5. Failing to Critically Evaluate Your Robots.txt & XML Site Map
Simply put, the XML sitemap provides information about the content on your site to search engines as well as where that content can be found. An important part of migrating your website is creating a new XML sitemap and submitting it in the Google Search Console. You will need to ensure that the XML sitemap for your new site is updated and error-free prior to submitting to aid search engines in finding and indexing your new site quickly. This will also help new URLs on the new site that did not exist prior to migration to be crawled and indexed faster.
Similarly, your robots.txt defines the rules you have set for search engines crawling your site. If you add specific disallow rules for administrative pages or other pages that do not need to be indexed by search engines, you will increase your crawl budget and avoid users landing on pages that are not intended for them. It is also important to link to your XML sitemap at the bottom of the robots.txt file.
Ultimately, skipping an evaluation of both your robots.txt and XML sitemap may result in previously blocked pages being indexed and shown to your site visitors. This not only creates a potential negative for your users but could also impact your rankings.
6. Failing to Update Internal Links
Migrating your content to a new website usually means that the URLs will change and therefore site links will need to be updated. If you do not update your internal site links to reflect the new site structure, you run the risk of internal 404 errors. This can happen even if you completed the redirect mapping process as it can create unnecessary internal link redirects. It is best practice to update the internal links on your new site from the old URLs to the new.

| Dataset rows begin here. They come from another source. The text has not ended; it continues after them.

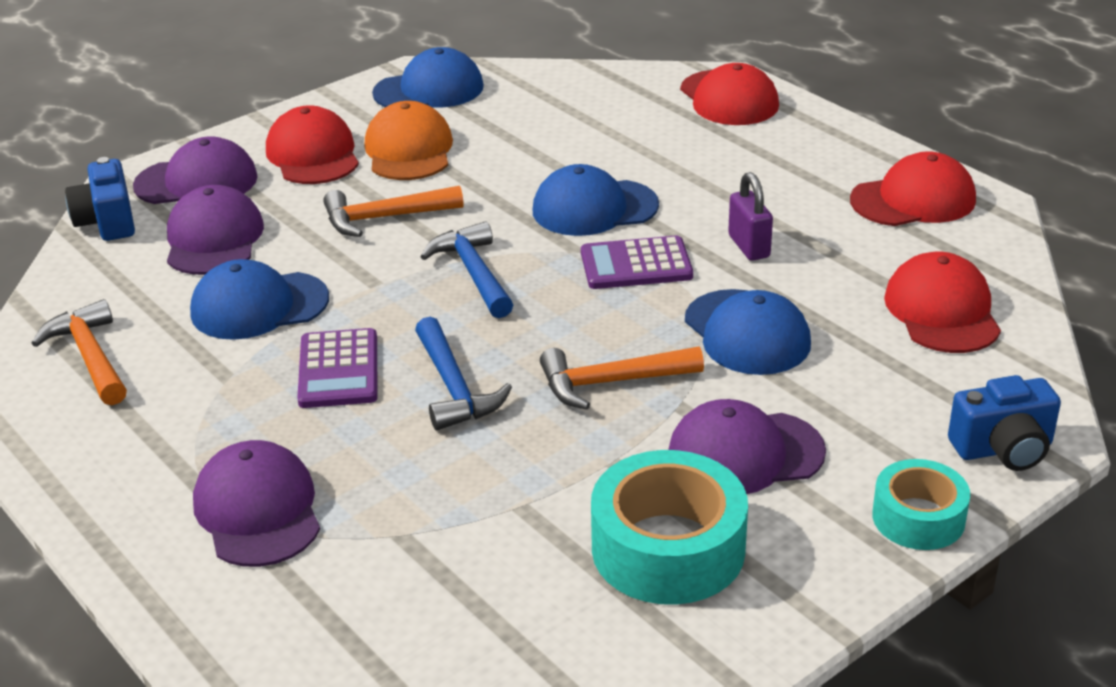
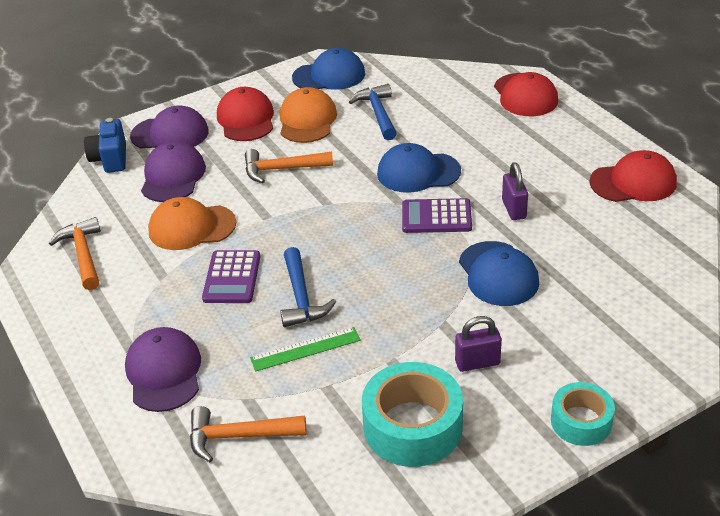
camera: 10 degrees right, 5 degrees up
blue cap [190,259,329,340] -> orange cap [148,197,236,250]
blue hammer [420,221,513,318] -> blue hammer moved to [349,84,397,140]
orange hammer [540,347,704,410] -> orange hammer moved to [190,406,306,462]
purple cap [668,399,826,494] -> purple padlock [455,316,502,372]
red cap [884,252,1001,353] -> none
blue camera [948,375,1061,471] -> none
none -> green ruler [250,327,361,372]

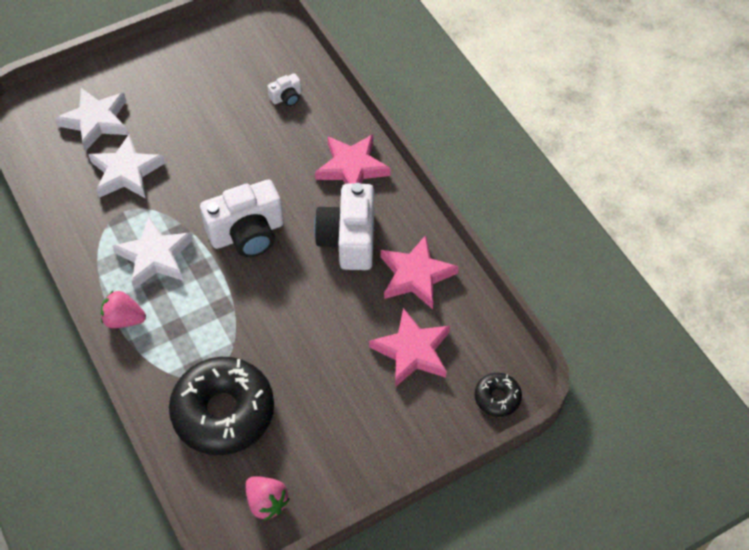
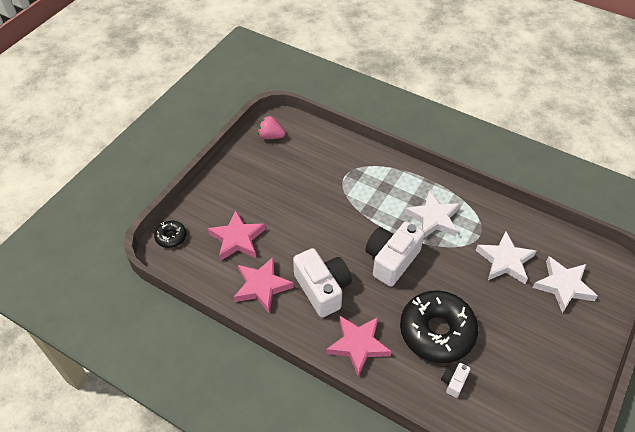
camera: 150 degrees right, 5 degrees down
pink strawberry [101,291,146,328] -> none
black donut [169,357,274,455] -> black donut moved to [400,290,478,363]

Related: The Ultimate Guide To Internal Link Building Strategy for SEO
Wrapping Up
If you are able to address these major concerns during your website migration, you will complete the process with a substantially better site than you started with. While these tasks will add time to your project and create some extra work along the way, you will be rewarded with a successful migration that provides a seamless user experience for your visitors and ensures stability in site revenue.